Drain-vs-circulate discipline¶

Keys with different access patterns need different rollup policies:

Low-cardinality + frequently-accessed — keep in constant rollup circulation so the lastRollupTs stays close to now. Prevents next-access read from having to scan many time partitions.
High-cardinality + sparse-access — drain out of circulation once last-write-timestamp stops advancing. Otherwise the aggregator's in-memory queues grow without bound.

A last-write-timestamp column on the Rollup Store (written via Cassandra USING TIMESTAMP / LWW) discriminates between the two.
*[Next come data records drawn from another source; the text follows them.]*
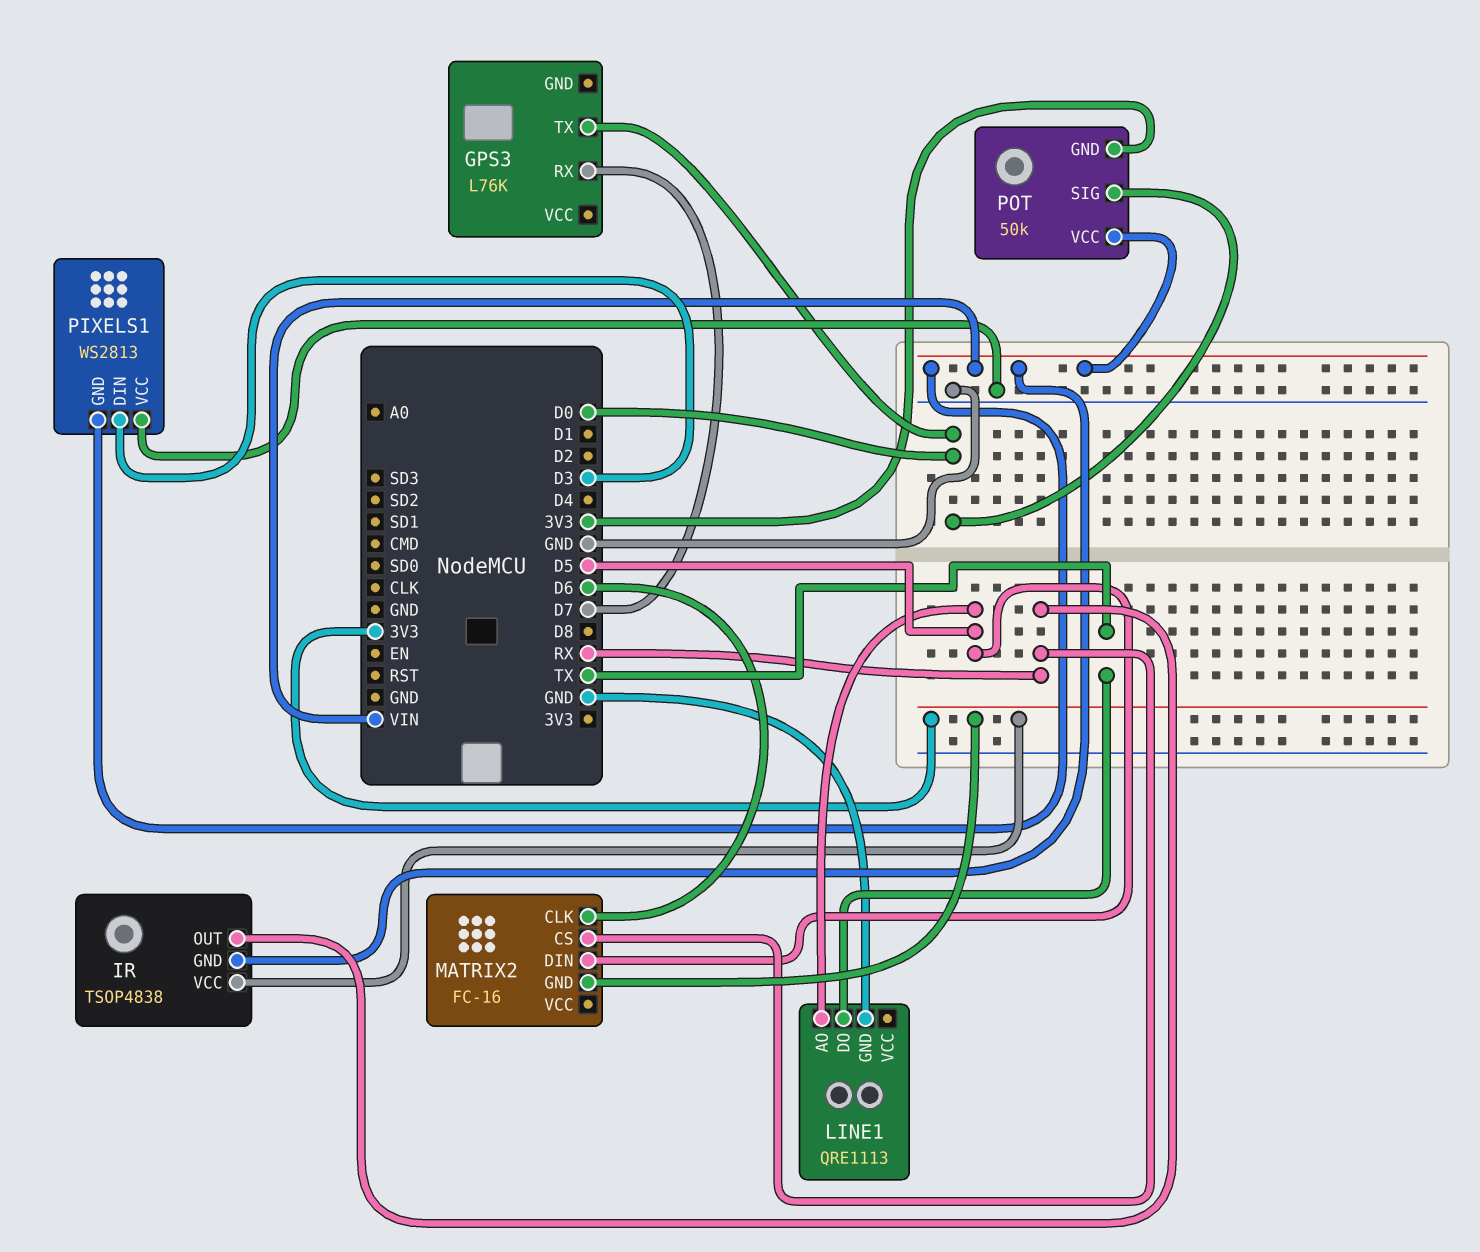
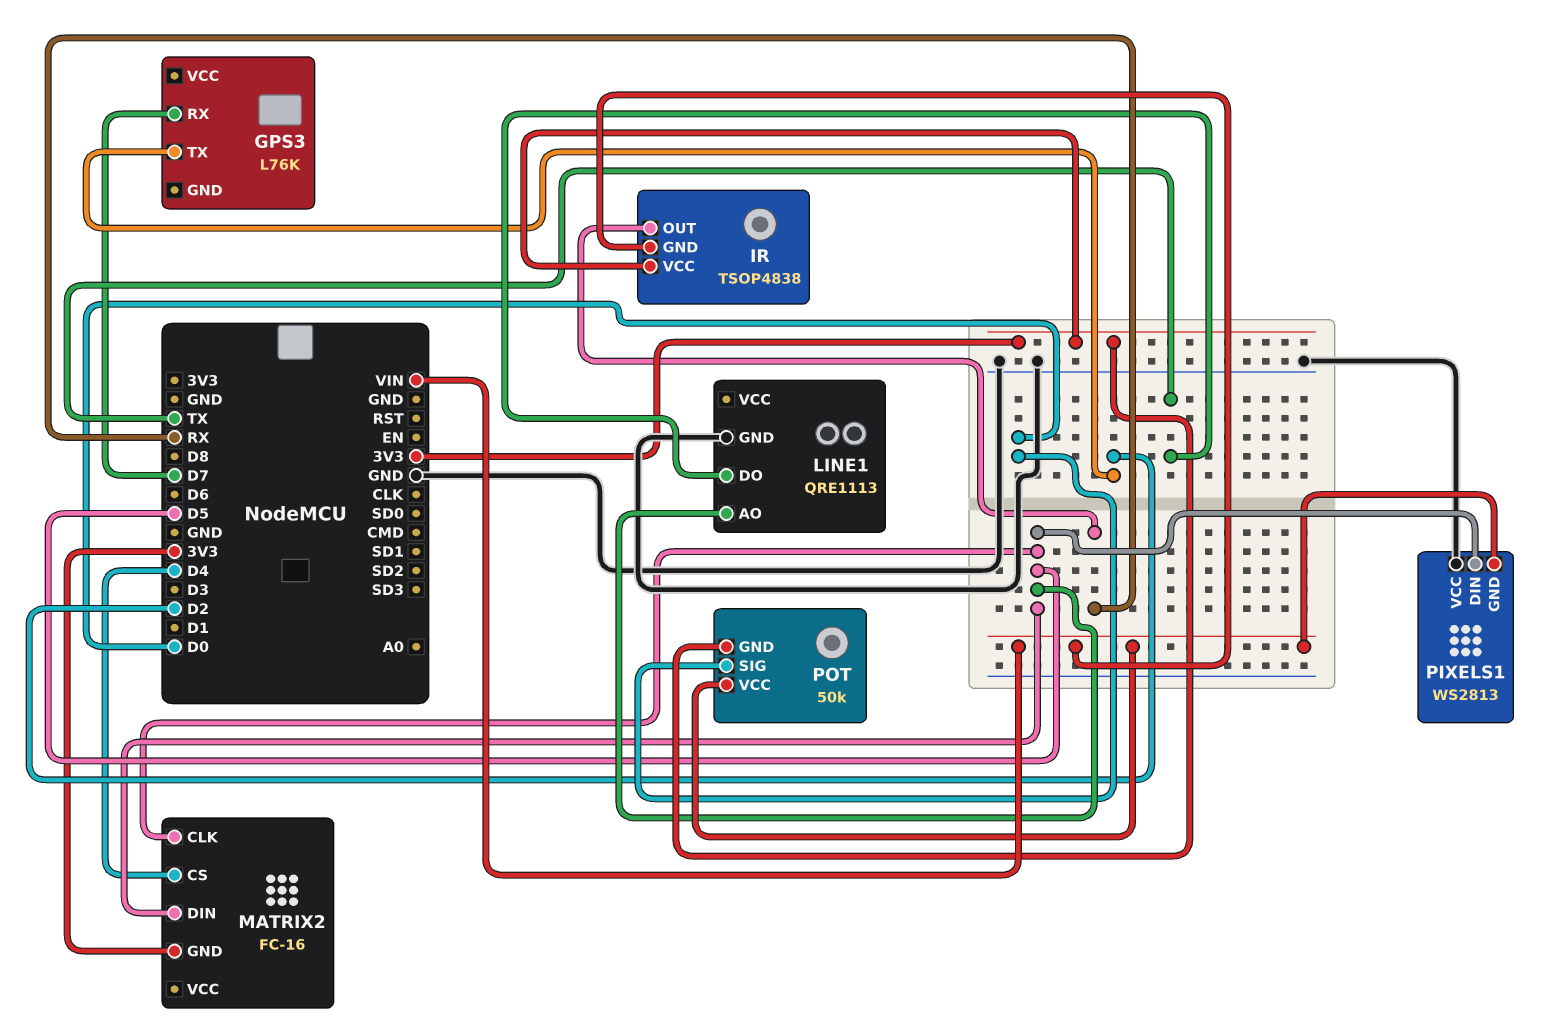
GPS3 pin TX: D0 -> D2
MATRIX2 pin CLK: D6 -> D5
MATRIX2 pin CS: RX -> D4
PIXELS1 pin DIN: D3 -> D5

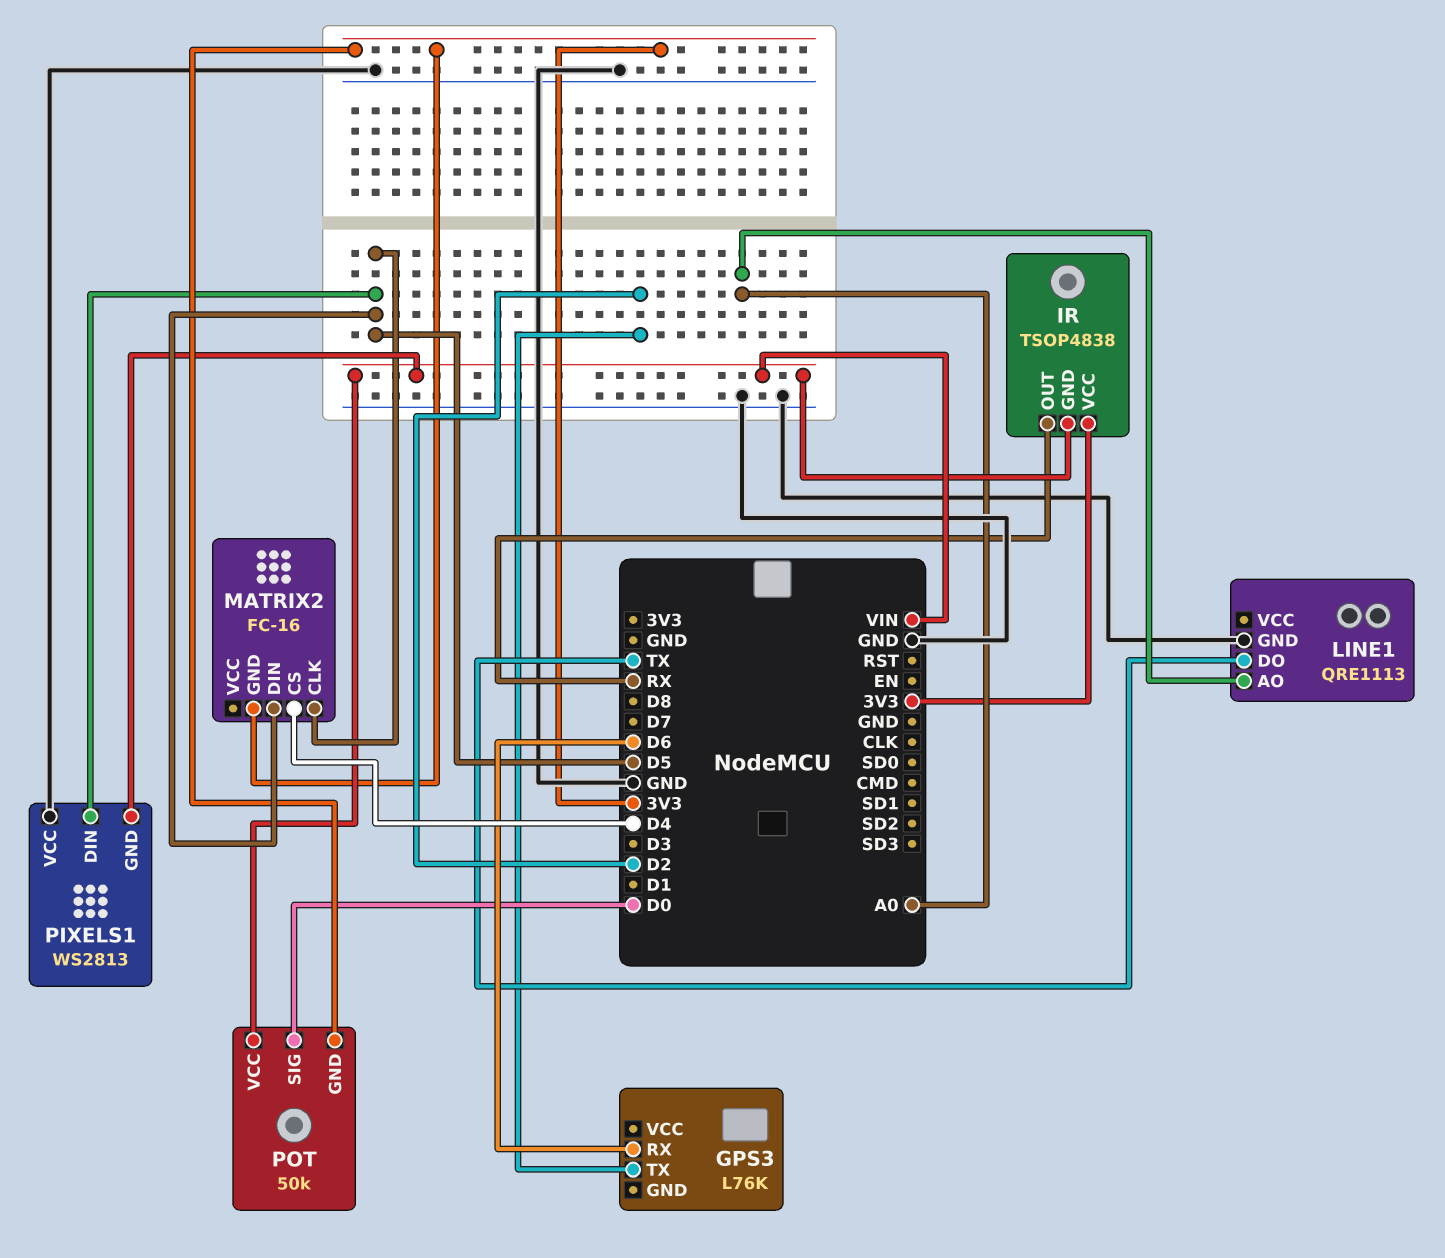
GPS3 pin RX: D7 -> D6
LINE1 pin AO: D5 -> A0

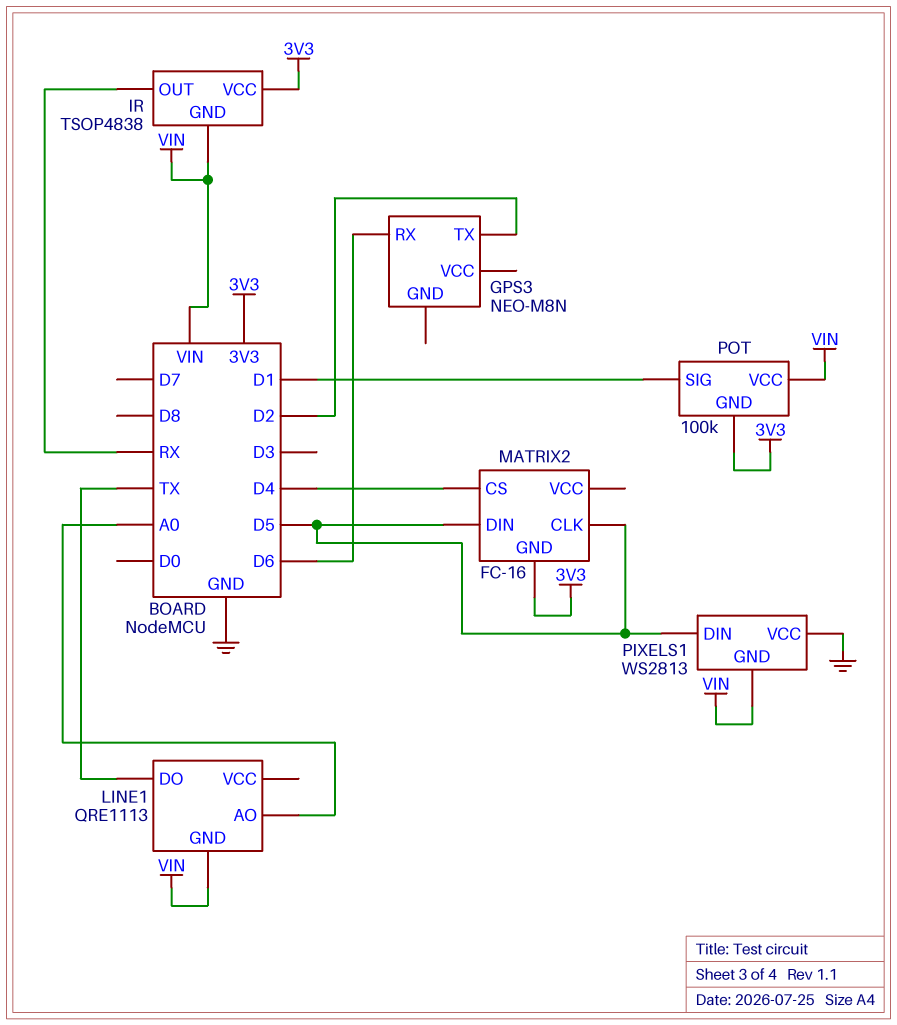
GPS3: L76K -> NEO-M8N
LINE1 pin GND: GND -> VIN
POT: 50k -> 100k
POT pin SIG: D0 -> D1

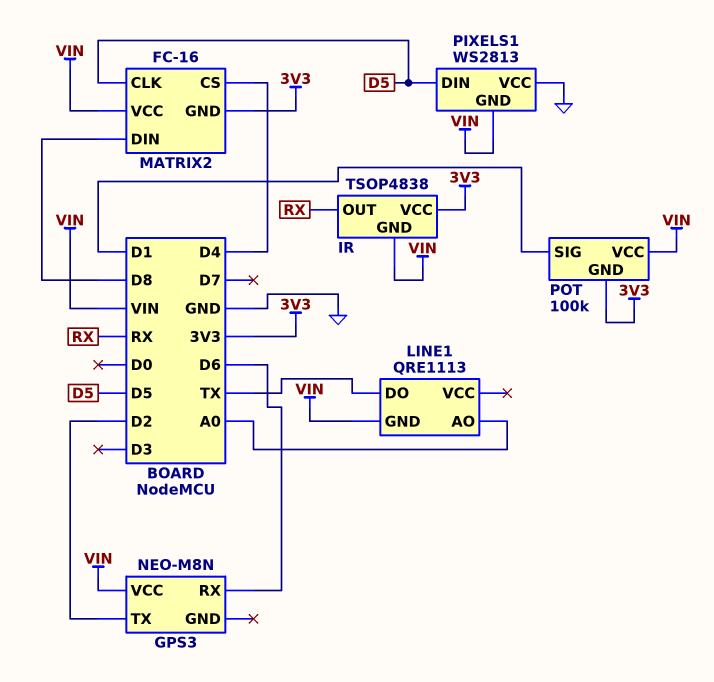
GPS3 pin VCC: none -> VIN
MATRIX2 pin DIN: D5 -> D8
MATRIX2 pin VCC: none -> VIN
Netflix's pipeline inspects it to decide whether to re-queue a counter.

When to use¶

Metrics that need accuracy + auditability, not just approximate counts.
Write throughput too high for per-key CAS or locking.
Read latency needs a point-read, not a scan.
Bounded staleness (seconds) is acceptable.

When NOT to use¶

Real-time (sub-second) accuracy is a hard requirement and you don't want the complexity of a real-time delta layer.
Hard durability + consistency + real-time atomic semantics (e.g. financial ledgers with strict external ordering) — prefer an in-place counter with CAS + conditional writes.
Only approximate counts needed — a simpler in-memory / cache-only Best-Effort counter is cheaper (see concepts/best-effort-vs-eventually-consistent-counter).

Seen in¶

sources/2024-11-13-netflix-netflixs-distributed-counter-abstraction — canonical wiki instance. TimeSeries as event store; Cassandra-backed Rollup Store keyed by namespace; EVCache rollup cache; Counter-Rollup server tier with in-memory queues; XXHash routing; Set-based coalescing; adaptive back-pressure; last-write-timestamp as drain-vs-circulate signal.